╭─ Records supplied

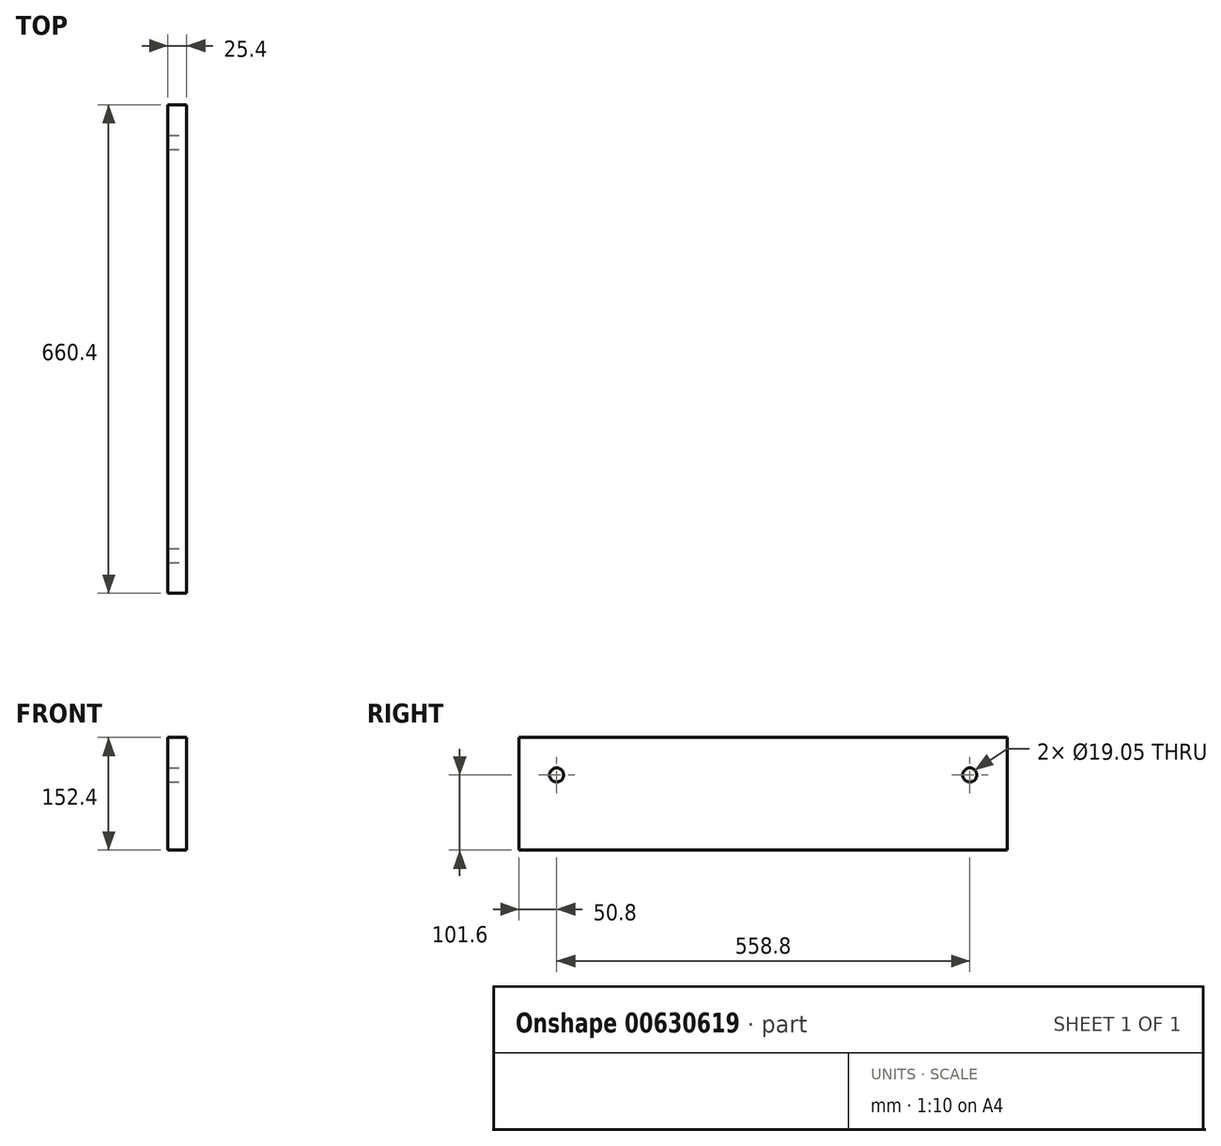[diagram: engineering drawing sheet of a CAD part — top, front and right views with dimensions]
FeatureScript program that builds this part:
annotation { "Feature Type Name" : "Feature", "Feature Type Description" : "" }
export const myFeature = defineFeature(function(context is Context, id is Id, definition is map)
    precondition{}
    {
        {
            var Q0;
            Q0=qCreatedBy(makeId("Front.planeOp"),FACE);
            var sketch = newSketch(context, id + "F0", { "sketchPlane" : qUnion([Q0])});
            skLineSegment(sketch, "E0.bottom", {"start": v(12.7, 76.2) * mm, "end": v(-12.7, 76.2) * mm});
            skLineSegment(sketch, "E0.top", {"start": v(12.7, -76.2) * mm, "end": v(-12.7, -76.2) * mm});
            skLineSegment(sketch, "E0.left", {"start": v(12.7, 76.2) * mm, "end": v(12.7, -76.2) * mm});
            skLineSegment(sketch, "E0.right", {"start": v(-12.7, 76.2) * mm, "end": v(-12.7, -76.2) * mm});
            skPoint(sketch, "E0.middle", {"position": v(0, 0) * mm});
            skSolve(sketch);
        }
        {
            var Q0;
            Q0=makeQuery(id+"F0.imprint","IMPRINT",FACE,{"disambiguationData":[TD([[makeQuery(id+"F0.imprint","IMPRINT",EDGE,{"derivedFrom":sQuery(id+"F0.wireOp",EDGE,"E0.bottom")}),1.0]])]});
            extrude(context, id + "F1", {"entities" : qUnion([Q0]), "depth" : 660.4 * mm, "offsetDistance" : 25.4 * mm});
        }
        {
            var Q0;
            Q0=makeQuery(id+"F1.opExtrude","SWEPT_FACE",FACE,{"disambiguationData":[OSD([sQuery(id+"F0.wireOp",EDGE,"E0.left")])]});
            var sketch = newSketch(context, id + "F2", { "sketchPlane" : qUnion([Q0])});
            skCircle(sketch, "E1", {"center": v(-609.6, 25.4) * mm, "radius": 9.53 * mm});
            skCircle(sketch, "E2", {"center": v(-50.8, 25.4) * mm, "radius": 9.53 * mm});
            skSolve(sketch);
        }
        {
            var Q0;
            Q0=makeQuery(id+"F2.imprint","IMPRINT",FACE,{"disambiguationData":[TD([[makeQuery(id+"F2.imprint","IMPRINT",EDGE,{"derivedFrom":sQuery(id+"F2.wireOp",EDGE,"E1")}),1.0]])]});
            var Q1;
            Q1=makeQuery(id+"F2.imprint","IMPRINT",FACE,{"disambiguationData":[TD([[makeQuery(id+"F2.imprint","IMPRINT",EDGE,{"derivedFrom":sQuery(id+"F2.wireOp",EDGE,"E2")}),1.0]])]});
            extrude(context, id + "F3", {"entities" : qUnion([Q0, Q1]), "operationType" : NewBodyOperationType.REMOVE, "endBound" : BoundingType.THROUGH_ALL, "oppositeDirection" : true, "depth" : 25.4 * mm, "offsetDistance" : 25.4 * mm});
        }
    });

╰─

• Instructions for the task: Please return each line of the records above that contains the word "bottom".

• Task output:
            skLineSegment(sketch, "E0.bottom", {"start": v(12.7, 76.2) * mm, "end": v(-12.7, 76.2) * mm});
            Q0=makeQuery(id+"F0.imprint","IMPRINT",FACE,{"disambiguationData":[TD([[makeQuery(id+"F0.imprint","IMPRINT",EDGE,{"derivedFrom":sQuery(id+"F0.wireOp",EDGE,"E0.bottom")}),1.0]])]});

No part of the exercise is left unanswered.